| Data for the task |

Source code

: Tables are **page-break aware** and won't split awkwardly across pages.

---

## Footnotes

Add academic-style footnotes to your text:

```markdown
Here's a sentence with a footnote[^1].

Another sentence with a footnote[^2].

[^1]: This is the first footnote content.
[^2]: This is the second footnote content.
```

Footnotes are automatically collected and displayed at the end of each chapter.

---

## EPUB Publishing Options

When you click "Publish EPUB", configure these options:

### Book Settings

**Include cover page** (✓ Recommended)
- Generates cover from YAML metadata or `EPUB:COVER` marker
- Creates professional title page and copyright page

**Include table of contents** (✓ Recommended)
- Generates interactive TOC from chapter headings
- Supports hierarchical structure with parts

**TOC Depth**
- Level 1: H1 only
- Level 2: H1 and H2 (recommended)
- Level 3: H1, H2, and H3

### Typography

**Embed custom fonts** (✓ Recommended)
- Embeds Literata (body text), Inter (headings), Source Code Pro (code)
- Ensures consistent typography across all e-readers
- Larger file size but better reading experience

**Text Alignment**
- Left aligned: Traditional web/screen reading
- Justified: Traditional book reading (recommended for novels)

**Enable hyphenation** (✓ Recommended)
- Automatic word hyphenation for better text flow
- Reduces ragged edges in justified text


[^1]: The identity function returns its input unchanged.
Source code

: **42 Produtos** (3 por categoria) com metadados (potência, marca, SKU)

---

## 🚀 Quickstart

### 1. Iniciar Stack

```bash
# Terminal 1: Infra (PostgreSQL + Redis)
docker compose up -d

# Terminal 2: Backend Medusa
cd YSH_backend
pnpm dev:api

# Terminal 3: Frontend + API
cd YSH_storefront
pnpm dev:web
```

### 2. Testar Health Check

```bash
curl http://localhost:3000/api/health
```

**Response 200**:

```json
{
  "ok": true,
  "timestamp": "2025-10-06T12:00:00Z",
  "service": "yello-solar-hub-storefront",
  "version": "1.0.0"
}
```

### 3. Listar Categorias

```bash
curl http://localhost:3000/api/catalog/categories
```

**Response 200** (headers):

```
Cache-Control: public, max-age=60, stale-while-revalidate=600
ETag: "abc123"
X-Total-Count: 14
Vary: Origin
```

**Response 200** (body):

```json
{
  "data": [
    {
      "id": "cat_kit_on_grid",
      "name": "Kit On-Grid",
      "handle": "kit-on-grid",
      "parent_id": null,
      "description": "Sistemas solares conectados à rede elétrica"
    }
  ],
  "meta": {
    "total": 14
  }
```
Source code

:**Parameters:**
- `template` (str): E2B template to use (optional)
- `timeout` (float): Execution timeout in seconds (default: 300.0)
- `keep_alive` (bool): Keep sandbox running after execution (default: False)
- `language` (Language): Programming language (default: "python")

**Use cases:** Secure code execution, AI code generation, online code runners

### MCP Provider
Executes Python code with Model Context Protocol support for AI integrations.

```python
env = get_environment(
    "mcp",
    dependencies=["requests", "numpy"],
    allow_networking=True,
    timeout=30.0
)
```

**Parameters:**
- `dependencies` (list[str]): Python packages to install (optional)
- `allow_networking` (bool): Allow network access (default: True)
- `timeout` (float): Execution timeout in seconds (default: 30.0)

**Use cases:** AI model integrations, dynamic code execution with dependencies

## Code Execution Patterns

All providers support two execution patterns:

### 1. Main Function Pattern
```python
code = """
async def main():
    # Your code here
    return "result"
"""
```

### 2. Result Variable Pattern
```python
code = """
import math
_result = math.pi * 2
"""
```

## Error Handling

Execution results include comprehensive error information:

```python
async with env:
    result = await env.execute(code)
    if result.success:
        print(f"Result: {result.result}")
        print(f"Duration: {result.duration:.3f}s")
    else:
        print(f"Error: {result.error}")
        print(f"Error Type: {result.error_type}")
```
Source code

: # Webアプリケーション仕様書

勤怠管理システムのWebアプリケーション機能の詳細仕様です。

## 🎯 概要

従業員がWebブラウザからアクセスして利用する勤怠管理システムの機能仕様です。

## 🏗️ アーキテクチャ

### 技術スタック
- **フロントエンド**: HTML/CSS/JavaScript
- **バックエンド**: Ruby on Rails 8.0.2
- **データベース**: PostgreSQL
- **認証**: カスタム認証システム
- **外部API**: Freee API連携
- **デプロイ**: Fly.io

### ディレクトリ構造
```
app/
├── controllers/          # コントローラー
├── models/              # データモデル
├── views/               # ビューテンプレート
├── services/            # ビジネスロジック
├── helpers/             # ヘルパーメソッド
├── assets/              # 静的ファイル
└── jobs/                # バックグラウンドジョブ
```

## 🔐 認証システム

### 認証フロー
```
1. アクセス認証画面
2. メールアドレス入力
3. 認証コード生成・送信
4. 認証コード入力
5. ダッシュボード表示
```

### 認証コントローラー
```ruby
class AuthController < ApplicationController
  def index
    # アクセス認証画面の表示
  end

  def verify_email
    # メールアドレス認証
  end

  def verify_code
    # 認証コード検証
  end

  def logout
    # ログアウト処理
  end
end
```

| Work instructions |
Each line from the top of the records above through the line containing "- Generates cover" needs to be transcribed exactly, and no line after it.

| Reply to the exercise |
Source code

: Tables are **page-break aware** and won't split awkwardly across pages.

---

## Footnotes

Add academic-style footnotes to your text:

```markdown
Here's a sentence with a footnote[^1].

Another sentence with a footnote[^2].

[^1]: This is the first footnote content.
[^2]: This is the second footnote content.
```

Footnotes are automatically collected and displayed at the end of each chapter.

---

## EPUB Publishing Options

When you click "Publish EPUB", configure these options:

### Book Settings

**Include cover page** (✓ Recommended)
- Generates cover from YAML metadata or `EPUB:COVER` marker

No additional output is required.